AVAILABLE RECORDS ::
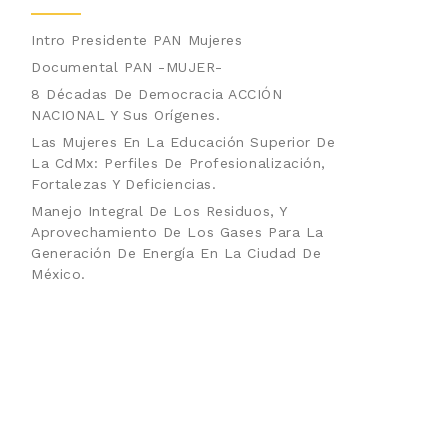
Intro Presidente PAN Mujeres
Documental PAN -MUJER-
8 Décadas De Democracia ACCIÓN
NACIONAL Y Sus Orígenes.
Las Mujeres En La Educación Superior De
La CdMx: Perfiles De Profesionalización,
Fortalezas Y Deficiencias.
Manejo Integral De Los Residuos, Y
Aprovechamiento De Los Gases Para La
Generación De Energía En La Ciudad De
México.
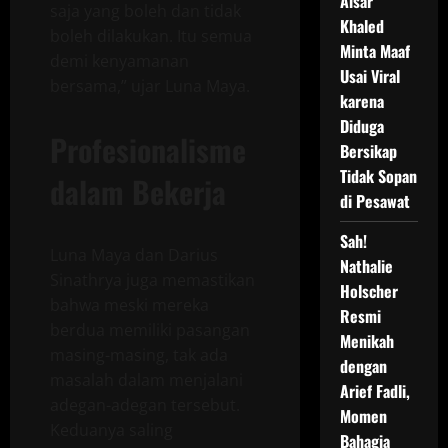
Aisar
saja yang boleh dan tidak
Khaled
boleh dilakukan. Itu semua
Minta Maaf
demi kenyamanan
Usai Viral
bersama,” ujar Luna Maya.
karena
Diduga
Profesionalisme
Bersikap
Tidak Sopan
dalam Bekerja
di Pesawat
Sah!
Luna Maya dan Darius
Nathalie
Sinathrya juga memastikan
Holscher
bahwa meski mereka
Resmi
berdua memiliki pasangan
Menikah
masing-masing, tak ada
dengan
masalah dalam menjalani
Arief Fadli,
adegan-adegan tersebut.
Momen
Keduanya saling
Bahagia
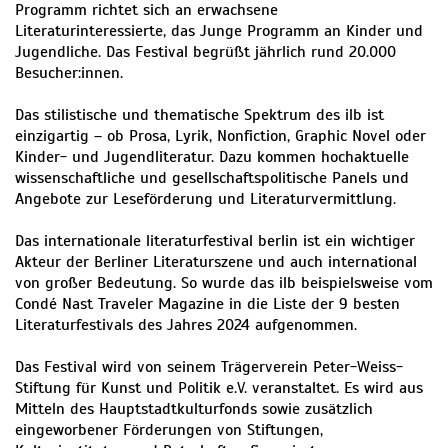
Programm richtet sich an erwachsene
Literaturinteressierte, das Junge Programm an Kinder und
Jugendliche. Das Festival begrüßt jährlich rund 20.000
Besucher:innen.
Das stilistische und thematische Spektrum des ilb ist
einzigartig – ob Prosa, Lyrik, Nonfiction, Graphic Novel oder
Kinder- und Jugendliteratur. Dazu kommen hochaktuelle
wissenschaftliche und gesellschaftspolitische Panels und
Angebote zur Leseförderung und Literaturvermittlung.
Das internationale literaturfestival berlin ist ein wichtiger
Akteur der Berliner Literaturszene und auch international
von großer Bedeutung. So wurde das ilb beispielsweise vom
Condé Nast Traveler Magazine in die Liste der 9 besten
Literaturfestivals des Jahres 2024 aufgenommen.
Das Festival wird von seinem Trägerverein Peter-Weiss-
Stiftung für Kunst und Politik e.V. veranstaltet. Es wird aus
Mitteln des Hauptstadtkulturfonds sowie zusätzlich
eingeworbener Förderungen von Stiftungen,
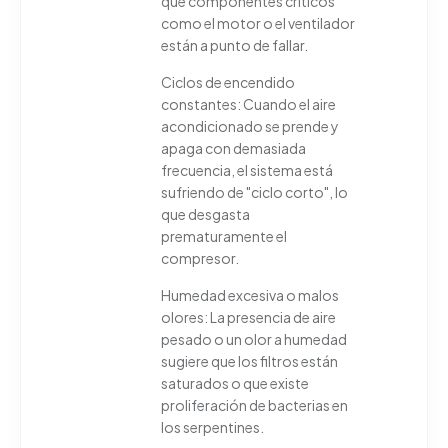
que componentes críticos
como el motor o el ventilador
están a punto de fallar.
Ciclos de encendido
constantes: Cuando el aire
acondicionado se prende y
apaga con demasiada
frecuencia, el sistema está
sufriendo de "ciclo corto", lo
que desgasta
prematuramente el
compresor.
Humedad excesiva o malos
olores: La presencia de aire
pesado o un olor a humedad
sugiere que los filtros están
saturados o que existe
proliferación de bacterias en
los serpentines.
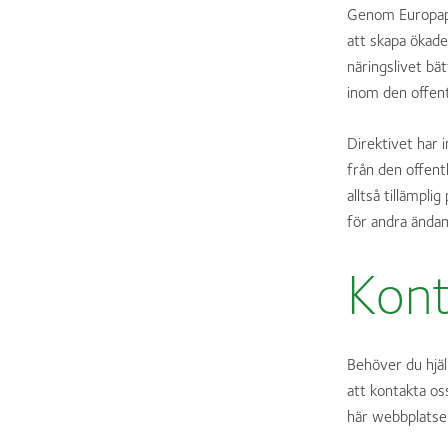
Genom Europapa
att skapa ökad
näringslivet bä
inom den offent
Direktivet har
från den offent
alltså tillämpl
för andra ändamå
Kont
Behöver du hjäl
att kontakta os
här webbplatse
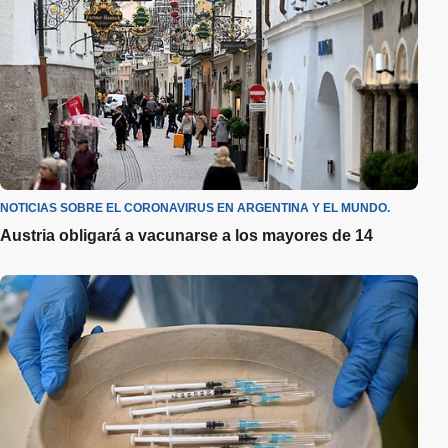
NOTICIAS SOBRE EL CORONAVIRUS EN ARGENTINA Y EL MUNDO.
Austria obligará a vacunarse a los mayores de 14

ACTIVITY :: Would you output the listing above verbatim, without its pictures?

EXERCISE SOLUTION ::
Intro Presidente PAN Mujeres
Documental PAN -MUJER-
8 Décadas De Democracia ACCIÓN
NACIONAL Y Sus Orígenes.
Las Mujeres En La Educación Superior De
La CdMx: Perfiles De Profesionalización,
Fortalezas Y Deficiencias.
Manejo Integral De Los Residuos, Y
Aprovechamiento De Los Gases Para La
Generación De Energía En La Ciudad De
México.
Aisar
saja yang boleh dan tidak
Khaled
boleh dilakukan. Itu semua
Minta Maaf
demi kenyamanan
Usai Viral
bersama,” ujar Luna Maya.
karena
Diduga
Profesionalisme
Bersikap
Tidak Sopan
dalam Bekerja
di Pesawat
Sah!
Luna Maya dan Darius
Nathalie
Sinathrya juga memastikan
Holscher
bahwa meski mereka
Resmi
berdua memiliki pasangan
Menikah
masing-masing, tak ada
dengan
masalah dalam menjalani
Arief Fadli,
adegan-adegan tersebut.
Momen
Keduanya saling
Bahagia
Programm richtet sich an erwachsene
Literaturinteressierte, das Junge Programm an Kinder und
Jugendliche. Das Festival begrüßt jährlich rund 20.000
Besucher:innen.
Das stilistische und thematische Spektrum des ilb ist
einzigartig – ob Prosa, Lyrik, Nonfiction, Graphic Novel oder
Kinder- und Jugendliteratur. Dazu kommen hochaktuelle
wissenschaftliche und gesellschaftspolitische Panels und
Angebote zur Leseförderung und Literaturvermittlung.
Das internationale literaturfestival berlin ist ein wichtiger
Akteur der Berliner Literaturszene und auch international
von großer Bedeutung. So wurde das ilb beispielsweise vom
Condé Nast Traveler Magazine in die Liste der 9 besten
Literaturfestivals des Jahres 2024 aufgenommen.
Das Festival wird von seinem Trägerverein Peter-Weiss-
Stiftung für Kunst und Politik e.V. veranstaltet. Es wird aus
Mitteln des Hauptstadtkulturfonds sowie zusätzlich
eingeworbener Förderungen von Stiftungen,
que componentes críticos
como el motor o el ventilador
están a punto de fallar.
Ciclos de encendido
constantes: Cuando el aire
acondicionado se prende y
apaga con demasiada
frecuencia, el sistema está
sufriendo de "ciclo corto", lo
que desgasta
prematuramente el
compresor.
Humedad excesiva o malos
olores: La presencia de aire
pesado o un olor a humedad
sugiere que los filtros están
saturados o que existe
proliferación de bacterias en
los serpentines.
Genom Europapa
att skapa ökad
näringslivet bä
inom den offent
Direktivet har
från den offent
alltså tillämpl
för andra ändamå
Kont
Behöver du hjäl
att kontakta os
här webbplatse
NOTICIAS SOBRE EL CORONAVIRUS EN ARGENTINA Y EL MUNDO.
Austria obligará a vacunarse a los mayores de 14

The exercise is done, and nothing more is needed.